In a video message to the ceremony, U.N. Secretary-General Antonio Guterres said the organization's progress over two decades seeking to eliminate chemical weapons is now under threat.
"In the Middle East, belligerents are breaking the norm against chemical weapons," he said. "The recent attack in Syria was a horrific reminder of the stakes. There can be no impunity for these crimes."
The United States has also blamed Assad's government for the April 4 attack. The Trump administration ordered the cruise missile attack on the air base and issued sanctions on 271 people linked to the Syrian agency said to be responsible for producing non-conventional weapons. Syria has strongly denied the accusations.
Earlier Wednesday, Russian Foreign Minister Sergey Lavrov said the U.S. strike damaged the prospects of a political settlement for the war-torn country.
Lavrov told a security conference in Moscow the U.S. response "pushes the prospect for a wide international front on terror even further away."

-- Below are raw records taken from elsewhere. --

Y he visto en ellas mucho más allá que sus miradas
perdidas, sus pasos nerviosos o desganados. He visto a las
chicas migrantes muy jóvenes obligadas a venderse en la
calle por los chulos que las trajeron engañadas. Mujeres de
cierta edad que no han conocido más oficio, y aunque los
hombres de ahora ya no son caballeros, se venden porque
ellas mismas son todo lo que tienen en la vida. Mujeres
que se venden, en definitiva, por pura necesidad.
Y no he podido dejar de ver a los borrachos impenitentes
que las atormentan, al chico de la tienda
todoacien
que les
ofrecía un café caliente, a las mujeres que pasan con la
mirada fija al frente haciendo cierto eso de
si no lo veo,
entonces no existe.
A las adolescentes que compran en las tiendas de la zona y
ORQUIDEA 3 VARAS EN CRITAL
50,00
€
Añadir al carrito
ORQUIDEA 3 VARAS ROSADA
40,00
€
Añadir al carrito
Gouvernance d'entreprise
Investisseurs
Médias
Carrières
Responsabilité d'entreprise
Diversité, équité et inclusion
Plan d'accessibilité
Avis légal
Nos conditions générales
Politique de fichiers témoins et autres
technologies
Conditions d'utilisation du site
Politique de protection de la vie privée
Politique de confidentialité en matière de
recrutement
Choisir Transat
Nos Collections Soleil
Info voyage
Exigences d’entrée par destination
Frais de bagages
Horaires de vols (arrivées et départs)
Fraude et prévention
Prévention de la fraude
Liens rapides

He also dismissed claims that international experts cannot visit the site in Khan Sheikhoun because of security precautions and criticized the OPCW for failing to go there. Lavrov says claims that the experts were warned by a U.N. body against traveling to the location because it's unsafe are "lies," adding that Moscow went back to the U.N. and found out that there was no such warning.
Defense Minister Sergei Shoigu said Russia had to boost security measures at its air base in Syria after the U.S. strike at the Syrian base. Russia has been waging an air campaign since 2015 to help Assad's forces in the civil war.
In other developments, U.S.-backed Syrian Kurdish forces asked for the U.S.-led coalition to provide air cover over northern Syria, to protect them from Turkish and Syrian government air raids.
A series of Turkish airstrikes on Tuesday killed 20 Syrian Kurdish fighters in attacks that Ankara said targeted Kurdish rebel positions in Syria and Iraq.
Syrian Kurdish officials escorted an American officer to some of the sites targeted in the attack, drawing large crowds who followed them around, according to photos and video from the scene. Redur Khalil, the spokesman for the Syrian Kurdish People's Protection Units, or YPG, confirmed the visit to The Associated Press.
The YPG form the backbone of the Syrian Democratic Forces, the U.S.'s main partner in the battle against the Islamic State group in northern Syria. NATO member Turkey considers the YPG an extension of an insurgency within its own borders. The SDF includes Arab fighters as well.
The Syrian Foreign Ministry condemned the airstrikes. The SDF and the Syrian government have largely avoided confrontations with each other over the course of the Syrian civil war. No Syrian government forces were targeted in the attack.